Le lac Tanganyika, en Afrique orientale, qui s’étend sur 700 kilomètres, vient de réserver une surprise aux chercheurs. Un de ses poissons, les « sardines du lac Tanganyika » (Stolothrissa tanganicae) sont toutes cousines. Plus exactement, elles constituent un groupe génétiquement homogène.
Cette découverte, réalisée par des biologistes de l’Institut royal des Sciences naturelles de Belgique (IRSNB), du Musée royal de l’Afrique centrale (Africa Museum) et la KU Leuven, montre que la population de sardines Stolothrissa tanganicae ne contient donc pas de sous-groupes.
Ressource alimentaire
En août 2016, les chercheurs avaient prélevé des échantillons de poissons dans cinq régions du Tanganyika. Au total, 96 sardines ont été étudiées.
« Pendant ce travail de terrain, les habitants se montraient très intéressés par notre travail. Ils se disaient aussi prêts à collaborer à la protection des stocks de poissons, mais il leur manquait les connaissances essentielles à l’établissement d’un plan de gestion efficace », relate la chercheuse Els De Keyzer (KULeuven), qui a mené la recherche avec Zoë De Corte du Jemu, (Joint Experimental Molecular Unit).
Le Jemu est une infrastructure de recherche intégrée financée par la Politique scientifique belge et soutenue par l’Institut royal belge des sciences naturelles et le Musée royal de l’Afrique centrale. Ce laboratoire soutient la recherche scientifique dans les domaines de la systématique moléculaire, de la reconstruction phylogénique et de la génétique des populations.
Car c’est bien là que se situe le problème. Ce poisson fournit de la nourriture à des millions de personnes dans l’une des régions les plus pauvres du monde. En raison du changement climatique et de la surpêche, les stocks de clupéidés du lac Tanganyika sont en déclin.

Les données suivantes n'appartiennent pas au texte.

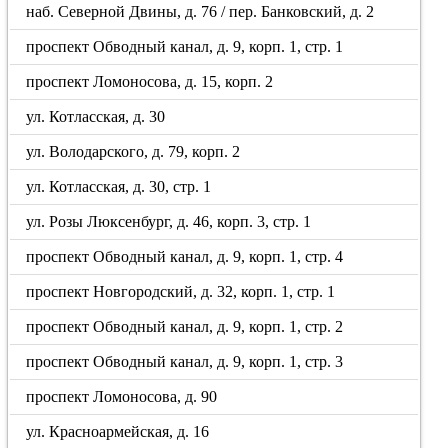
наб. Северной Двины, д. 76 / пер. Банковский, д. 2
проспект Обводный канал, д. 9, корп. 1, стр. 1
проспект Ломоносова, д. 15, корп. 2
ул. Котласская, д. 30
ул. Володарского, д. 79, корп. 2
ул. Котласская, д. 30, стр. 1
ул. Розы Люксенбург, д. 46, корп. 3, стр. 1
проспект Обводный канал, д. 9, корп. 1, стр. 4
проспект Новгородский, д. 32, корп. 1, стр. 1
проспект Обводный канал, д. 9, корп. 1, стр. 2
проспект Обводный канал, д. 9, корп. 1, стр. 3
проспект Ломоносова, д. 90
ул. Красноармейская, д. 16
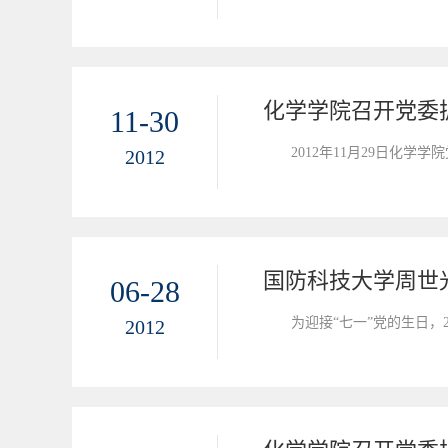
化学学院召开党委
11-30
2012年11月29日化学
2012
国防科技大学周世
06-28
为迎接“七一”党的生日，
2012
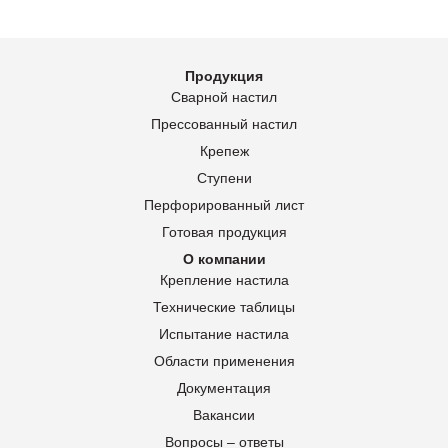
Продукция
Сварной настил
Прессованный настил
Крепеж
Ступени
Перфорированный лист
Готовая продукция
О компании
Крепление настила
Технические таблицы
Испытание настила
Области применения
Документация
Вакансии
Вопросы – ответы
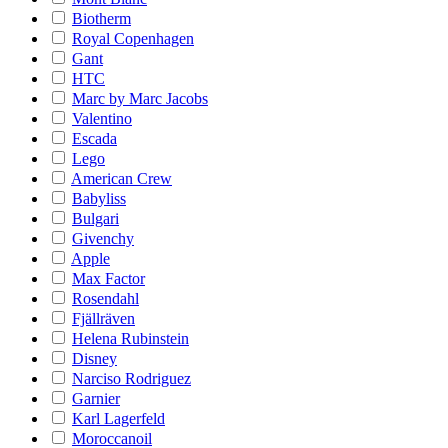
Biotherm
Royal Copenhagen
Gant
HTC
Marc by Marc Jacobs
Valentino
Escada
Lego
American Crew
Babyliss
Bulgari
Givenchy
Apple
Max Factor
Rosendahl
Fjällräven
Helena Rubinstein
Disney
Narciso Rodriguez
Garnier
Karl Lagerfeld
Moroccanoil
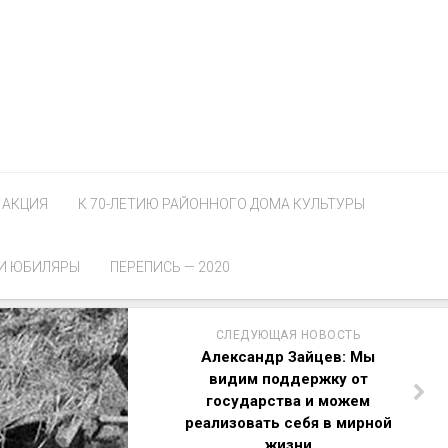
АКЦИЯ
К 70-ЛЕТИЮ РАЙОННОГО ДОМА КУЛЬТУРЫ
И ЮБИЛЯРЫ
ПЕРЕПИСЬ — 2020
СЛЕДУЮЩАЯ НОВОСТЬ
Александр Зайцев: Мы
видим поддержку от
государства и можем
реализовать себя в мирной
жизни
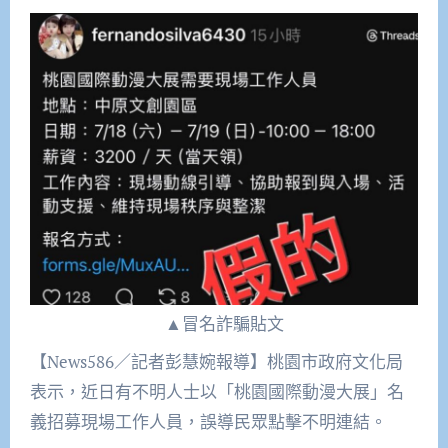
▲冒名詐騙貼文
【News586／記者彭慧婉報導】桃園市政府文化局
表示，近日有不明人士以「桃園國際動漫大展」名
義招募現場工作人員，誤導民眾點擊不明連結。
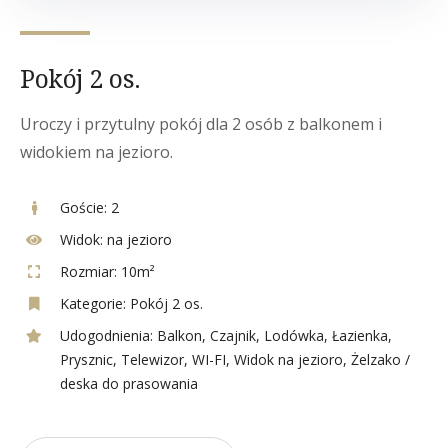
Pokój 2 os.
Uroczy i przytulny pokój dla 2 osób z balkonem i
widokiem na jezioro.
Goście:
2
Widok:
na jezioro
Rozmiar:
10m²
Kategorie:
Pokój 2 os.
Udogodnienia:
Balkon
,
Czajnik
,
Lodówka
,
Łazienka
,
Prysznic
,
Telewizor
,
WI-FI
,
Widok na jezioro
,
Żelzako /
deska do prasowania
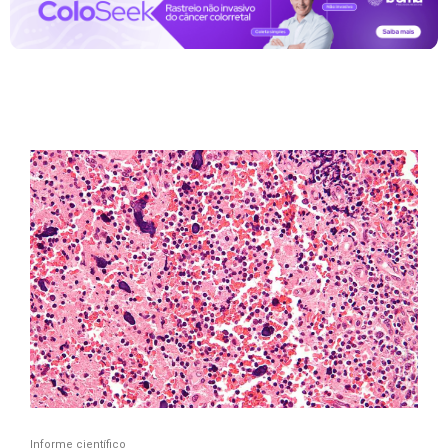
Informe científico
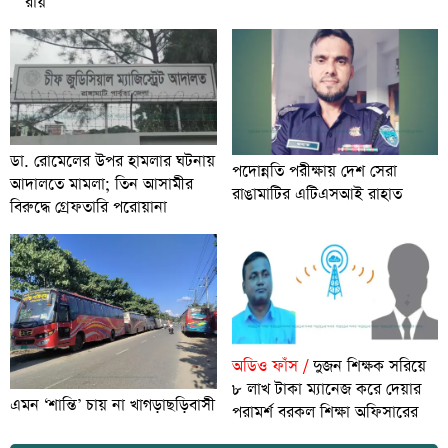
রায়
ডা. রোমেলের উপর হামলার ঘটনায়
পদোন্নতি পরীক্ষায় দেশ সেরা
আদালতে মামলা; তিন আসামীর
রাঙামাটির এটিএসআই রাহাত
বিরুদ্ধে গ্রেফতারি পরোয়ানা
অডিও ফাঁস /
দুজন শিক্ষক সরিয়ে
৮ লাখ টাকা ম্যানেজ করে দেয়ার
এমন ‘শান্তি’ চায় না খাগড়াছড়িবাসী
পরামর্শ বরকল শিক্ষা অফিসারের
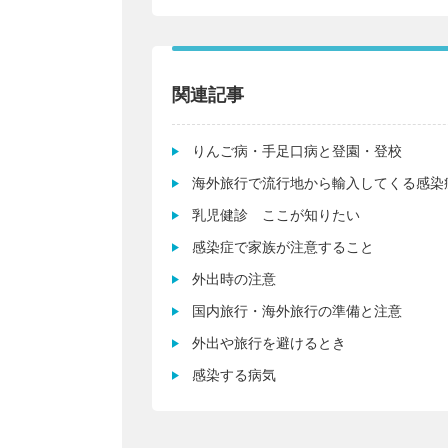
関連記事
りんご病・手足口病と登園・登校
海外旅行で流行地から輸入してくる感染
乳児健診 ここが知りたい
感染症で家族が注意すること
外出時の注意
国内旅行・海外旅行の準備と注意
外出や旅行を避けるとき
感染する病気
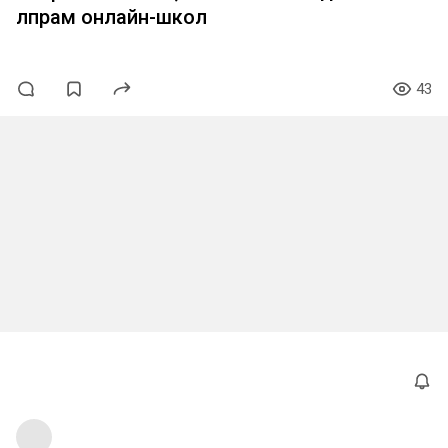
лпрам онлайн-школ
43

Or, la sardine est d’une importance vitale pour la sécurité alimentaire de quelques millions d’habitants de ces pays. « Et le problème est d‘autant plus grand qu’elle est aussi la proie d’autres poissons alimentaires, tels que les Latidae (perches géantes) », indiquent les chercheurs.
« De plus, les sardines du Tanganyika poissons se déplacent sur toute la longueur du lac », indique Maarten Van Steenberge, ichtyologue à l’IRSNB et au MRAC. « Ceci implique qu’une surpêche dans une partie du lac fait diminuer également le nombre des sardines ailleurs», précise ce spécialiste des poissons.
Les pays riverains condamnés à collaborer pour préserver leurs ressources
Le lac est bordé par quatre pays : la République démocratique du Congo, la Tanzanie, le Burundi et la Zambie. « Ces quatre pays riverains devront collaborer afin de mieux gérer leurs stocks de poissons. Cela ne fonctionnera pas si un pays applique seul une gestion durable, en imposant des quotas de pêche par exemple, tandis que, de l’autre côté de la frontière, les pêcheurs capturent à volonté les mêmes sardines », dit encore l’IRSNB.
« La présente étude, parue dans BMC Evolutionary Biology, est une première démarche dans la sensibilisation du public et des décideurs », précise le MRAC dans un communiqué. « D’autres études génétiques ont été planifiées, ainsi qu’un sondage auprès des pêcheurs afin de savoir ce qu’ils pensent des différentes mesures de protection à envisager ».